(Collection entries)
------------------------------------------------------------------------

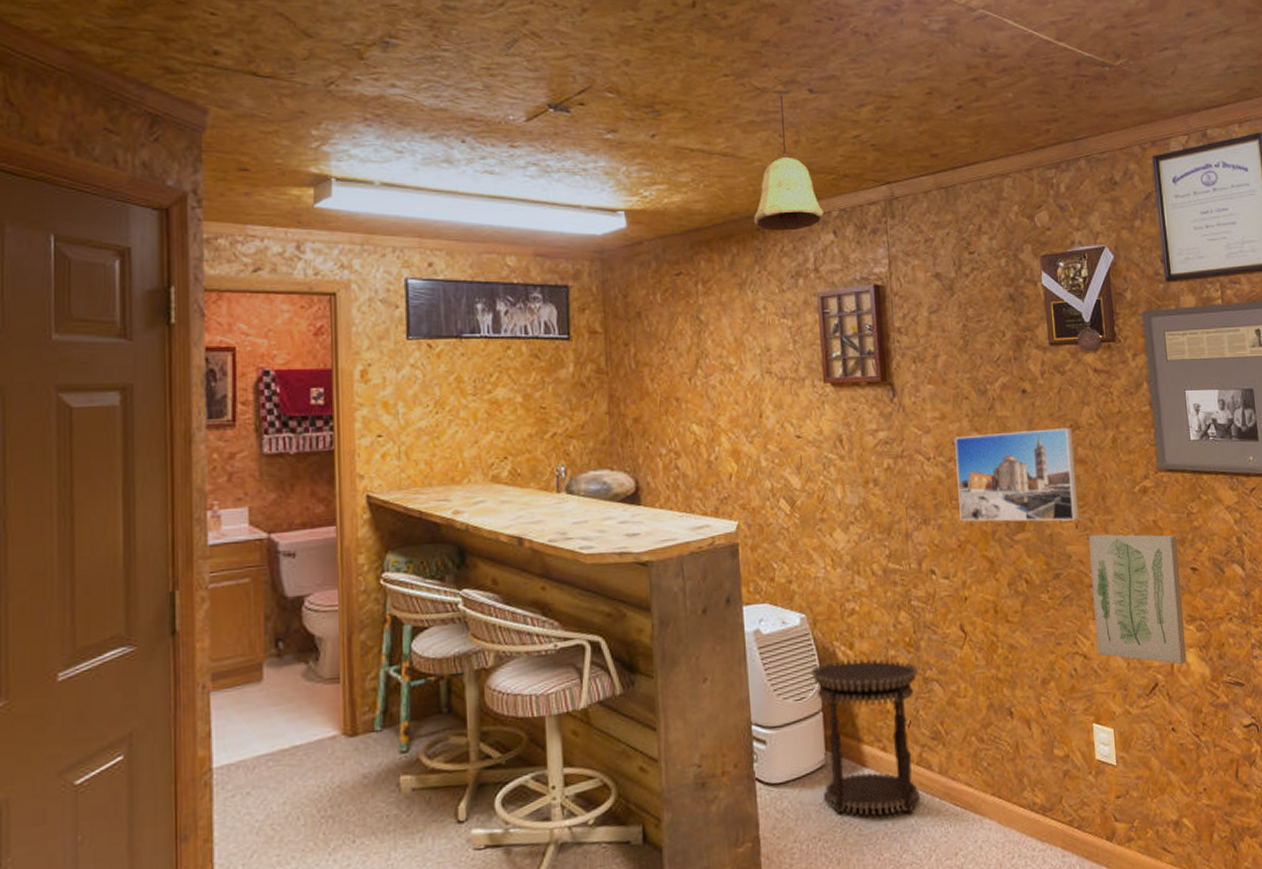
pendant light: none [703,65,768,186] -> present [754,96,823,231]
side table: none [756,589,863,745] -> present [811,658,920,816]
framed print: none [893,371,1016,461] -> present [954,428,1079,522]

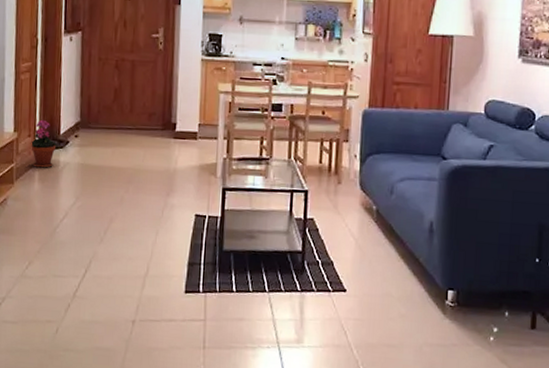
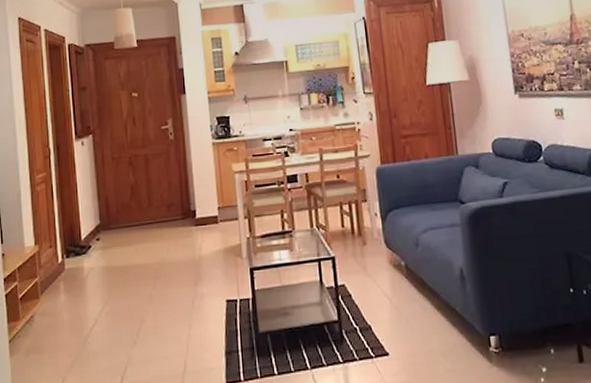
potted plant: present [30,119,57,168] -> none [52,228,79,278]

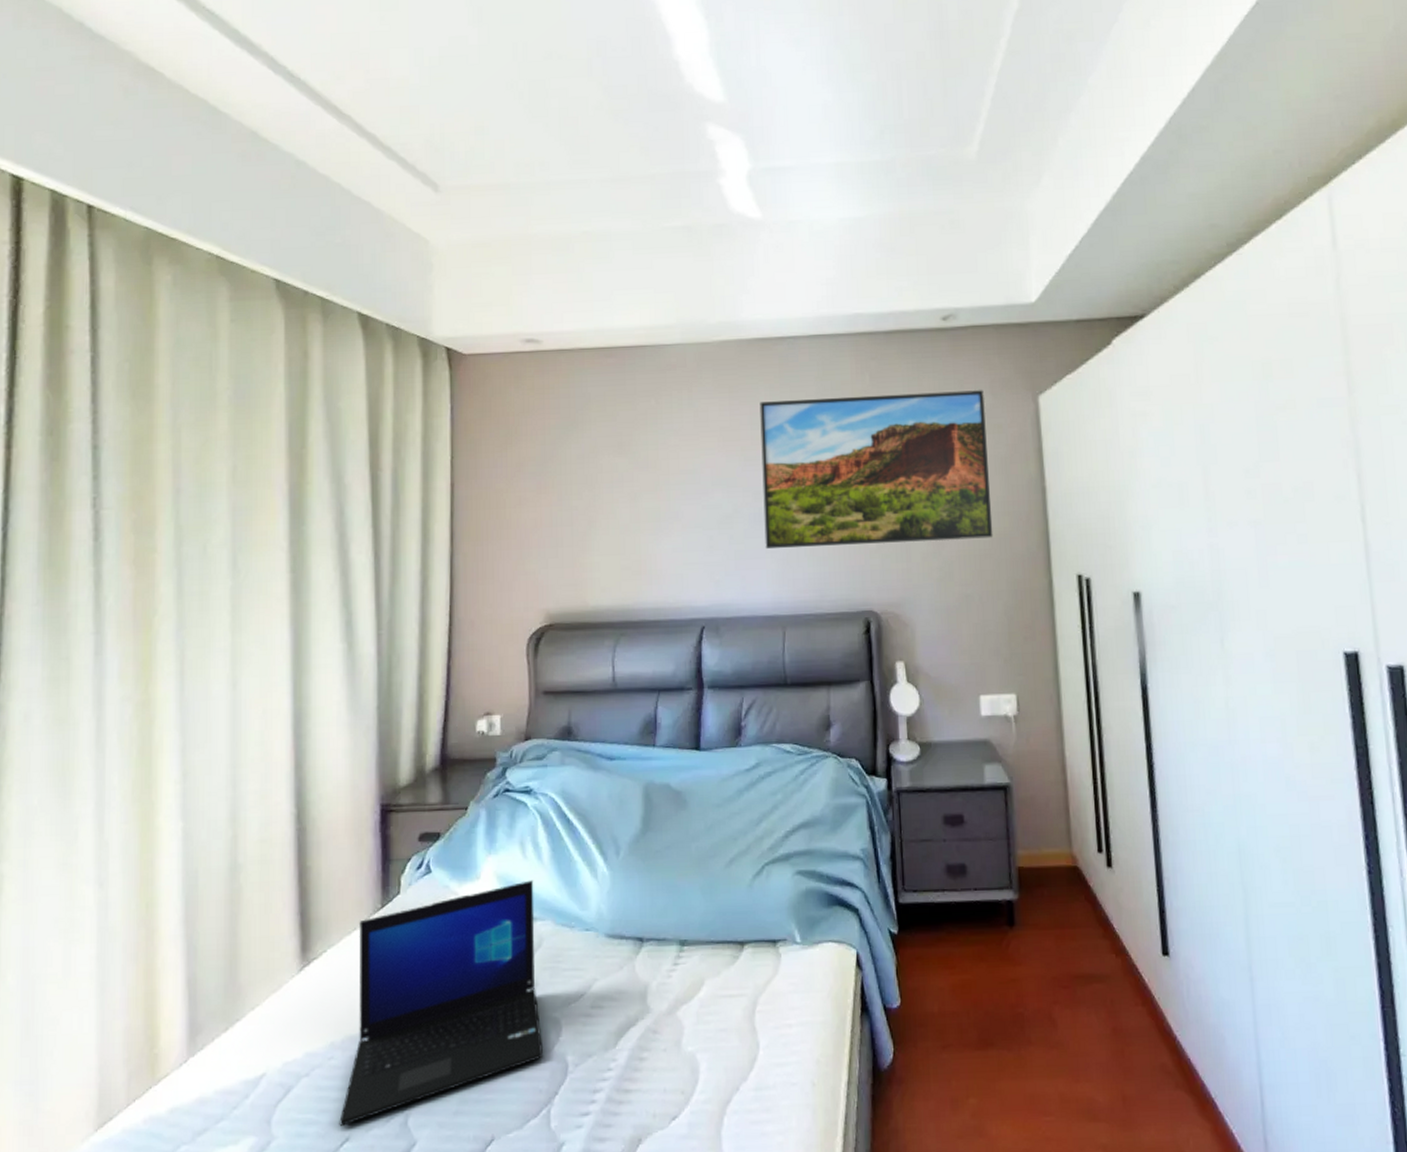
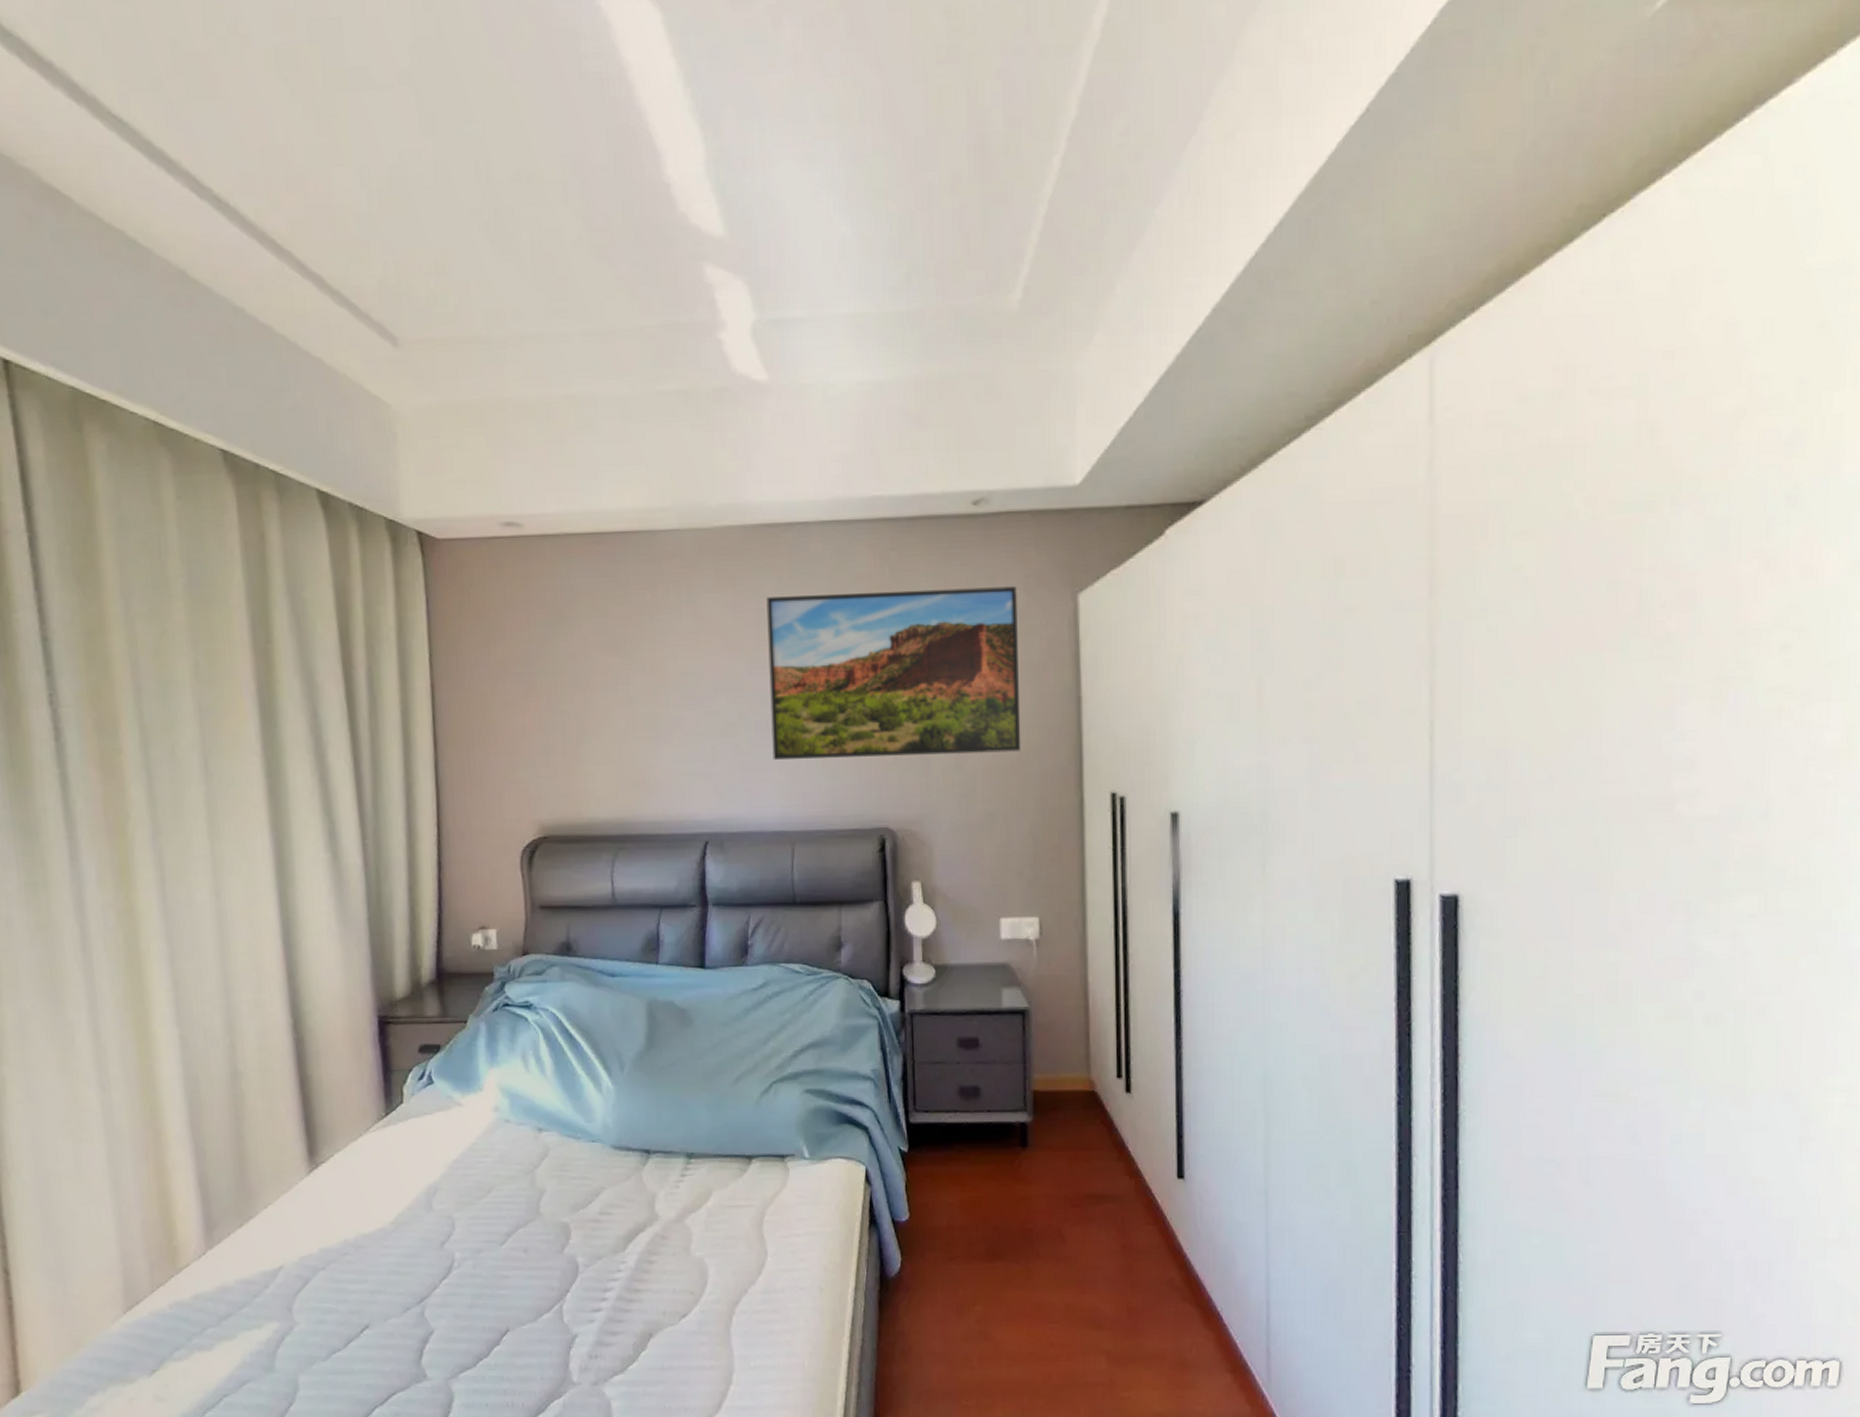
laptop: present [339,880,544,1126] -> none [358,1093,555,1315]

------------------------------------------------------------------------

[WHAT THE TASK ASKS]
Please set down, exactly and with nothing added, the lines from the line with "framed print: none" to the end of the entries above, omitting pictures.

[TASK RESPONSE]
framed print: none [893,371,1016,461] -> present [954,428,1079,522]

potted plant: present [30,119,57,168] -> none [52,228,79,278]

laptop: present [339,880,544,1126] -> none [358,1093,555,1315]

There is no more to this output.